What ClubSpark does not try to be is a slick, mobile-first communication and coaching-group app. If you find yourself wanting a branded club or coaching app, a newsfeed and tidy parent communication on the phone (where roughly nine in ten people actually deal with this), squad and group availability across several coaches, and Direct Debit or auto-pay for coaching fees and subs in one place, that is where a tool like Teamo fits. A brief, honest aside: Teamo is made by Sportplan, the same team behind this site, so weigh that as you would any recommendation from the people who built it - it is free up to 25 members with no ads, and you can see how Teamo handles the coaching-group and parent-comms side. Crucially, Teamo does not do court booking, and it is not a replacement for ClubSpark or the LTA - it complements them. ClubSpark and the LTA stay the home of court booking, venue registration and LTA competitions; Teamo simply sits alongside for the coaching-group, communication and payments layer. Many venues will keep ClubSpark for bookings and use a comms app for the day-to-day squad and parent side.

■ ■ ■ ■ ■

TASK PROMPT. List every feature that the passage about ClubSpark and Teamo says a club might want when a tool like Teamo fits.

■ ■ ■ ■ ■

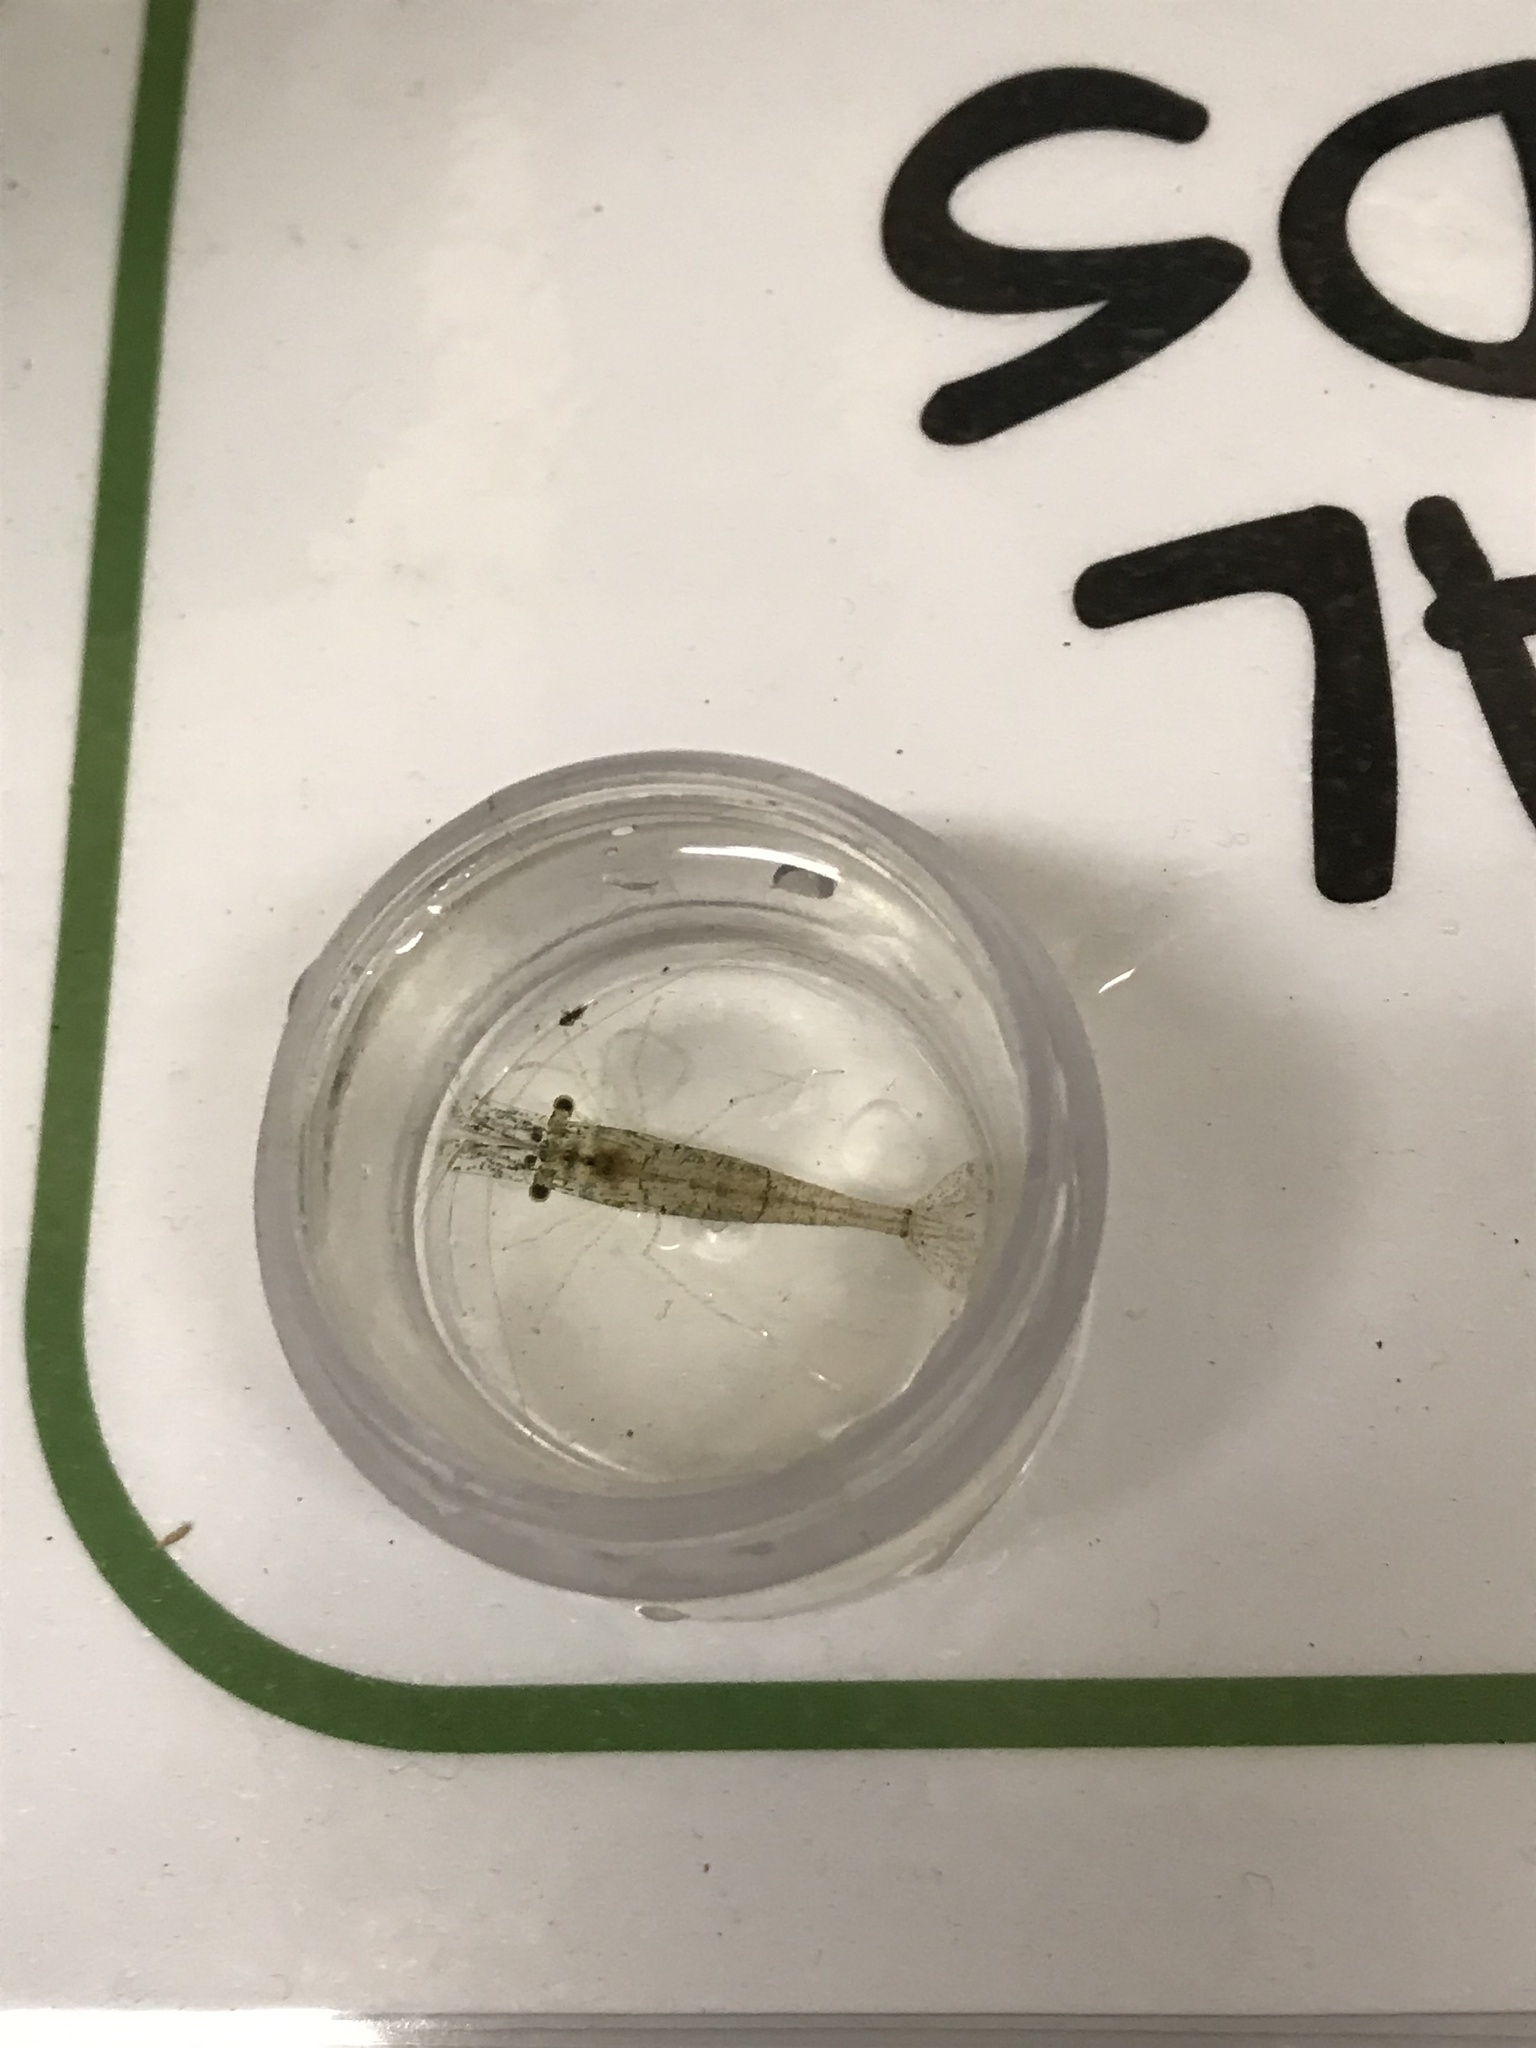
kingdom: Animalia
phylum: Arthropoda
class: Malacostraca
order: Decapoda
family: Palaemonidae
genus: Palaemon
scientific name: Palaemon kadiakensis
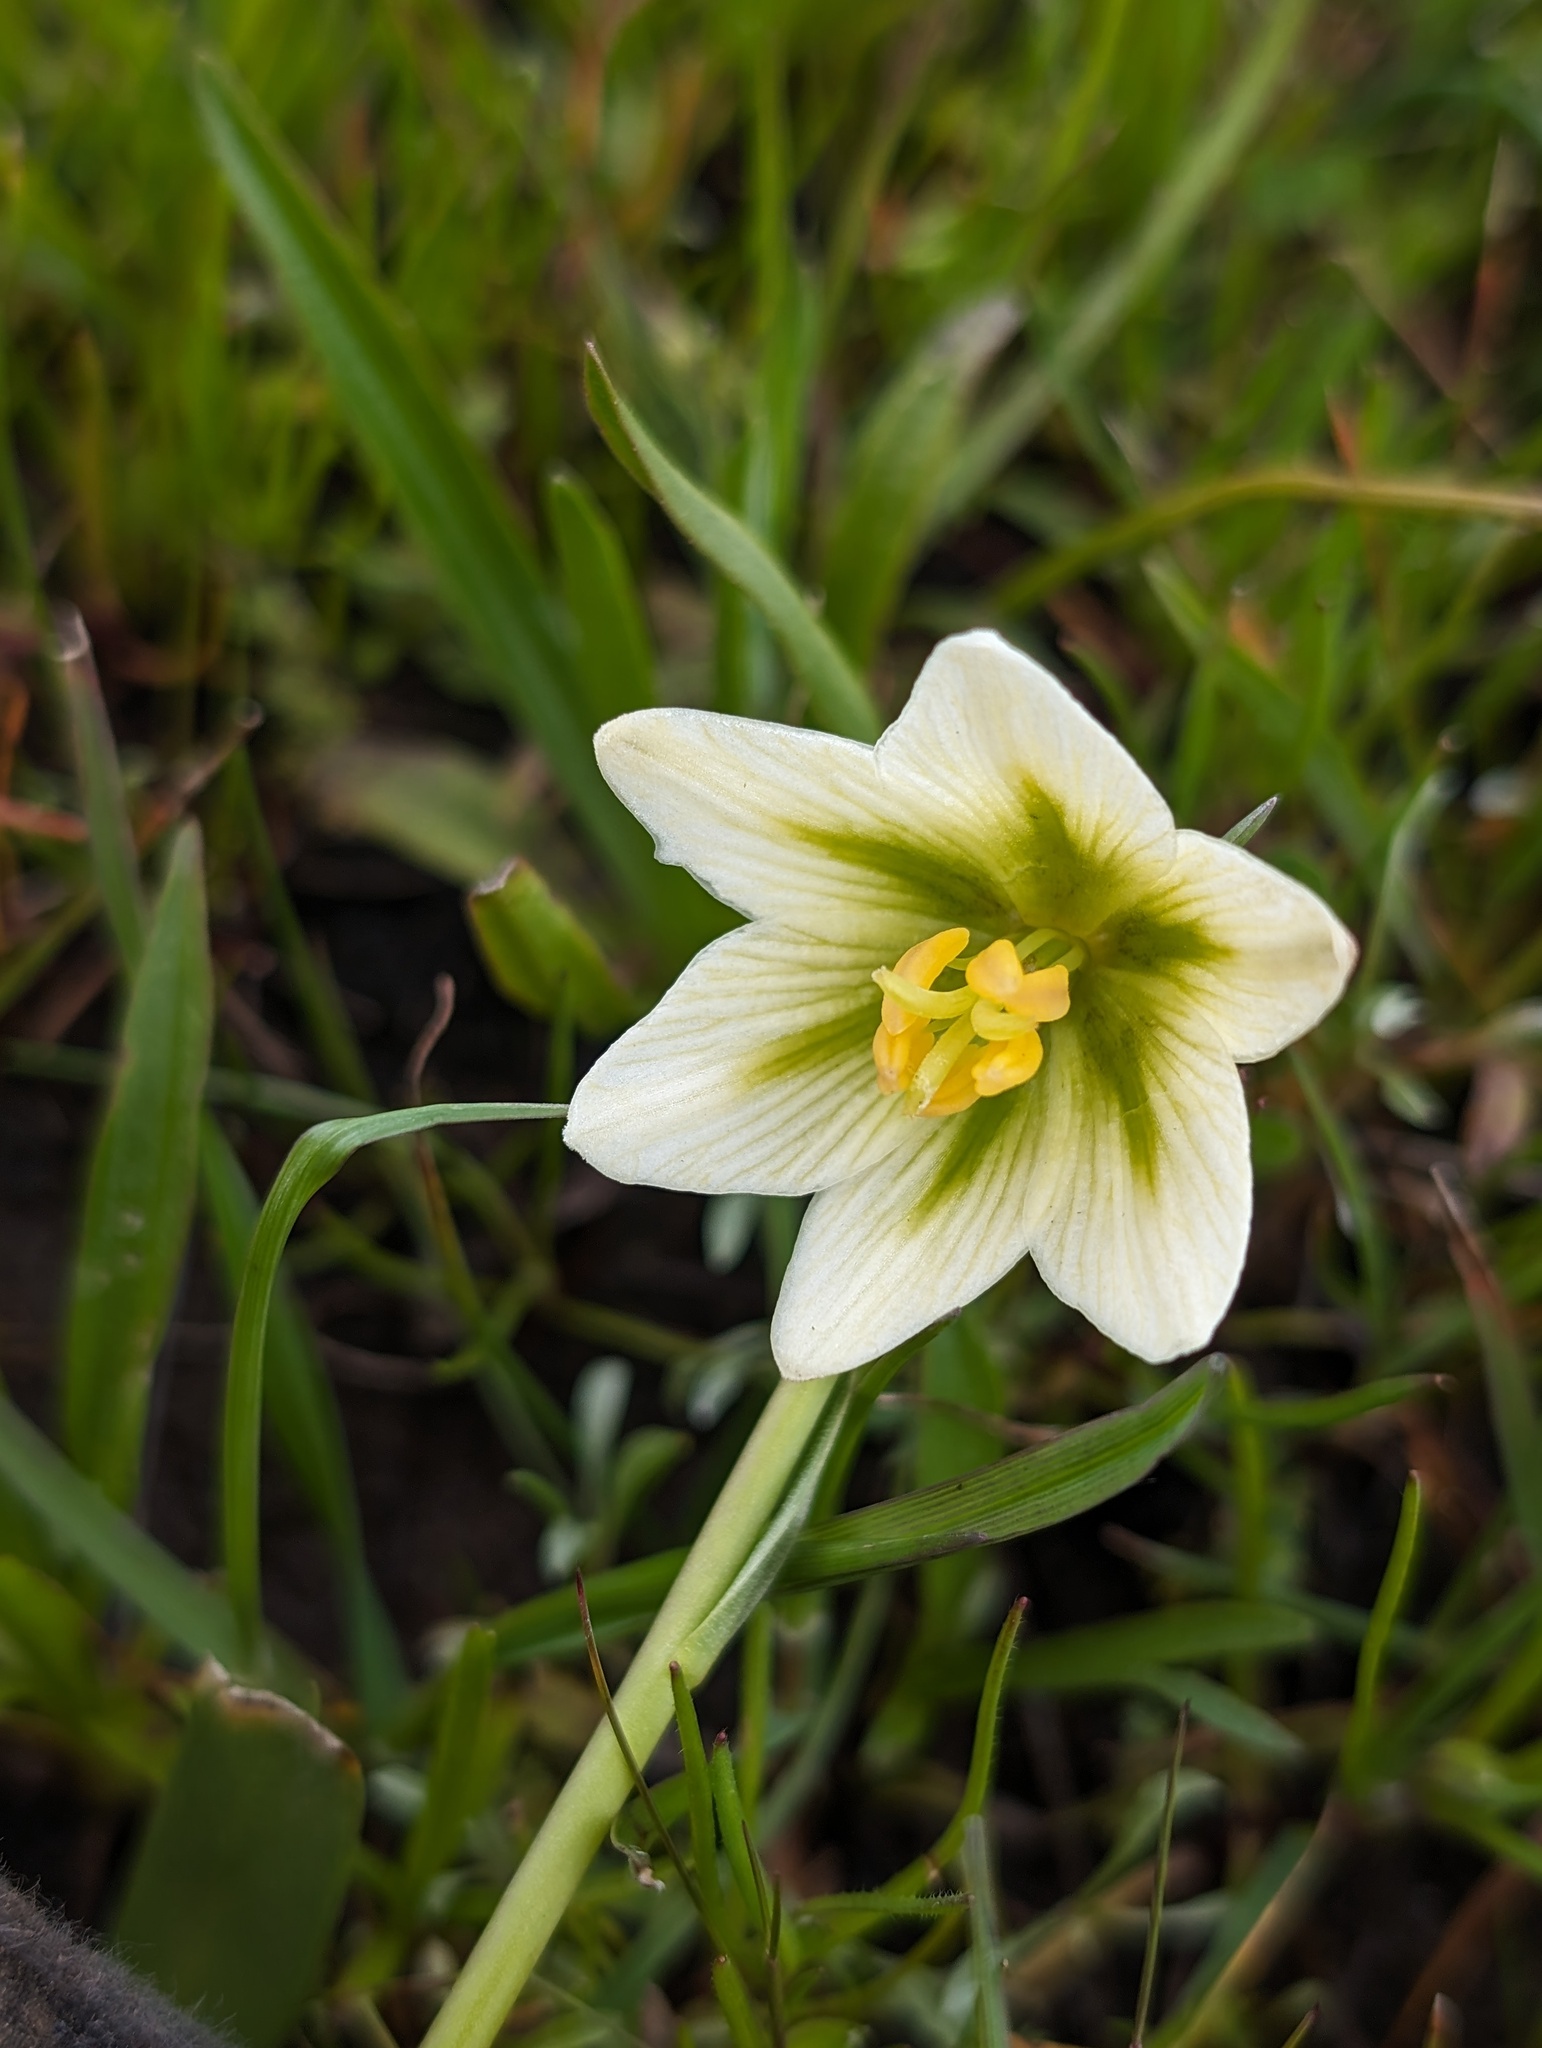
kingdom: Plantae
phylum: Tracheophyta
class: Liliopsida
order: Liliales
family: Liliaceae
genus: Fritillaria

■ ■ ■ ■ ■

TASK OUTPUT.
- A branded club or coaching app
- A newsfeed and tidy parent communication on the phone
- Squad and group availability across several coaches
- Direct Debit or auto-pay for coaching fees and subs in one place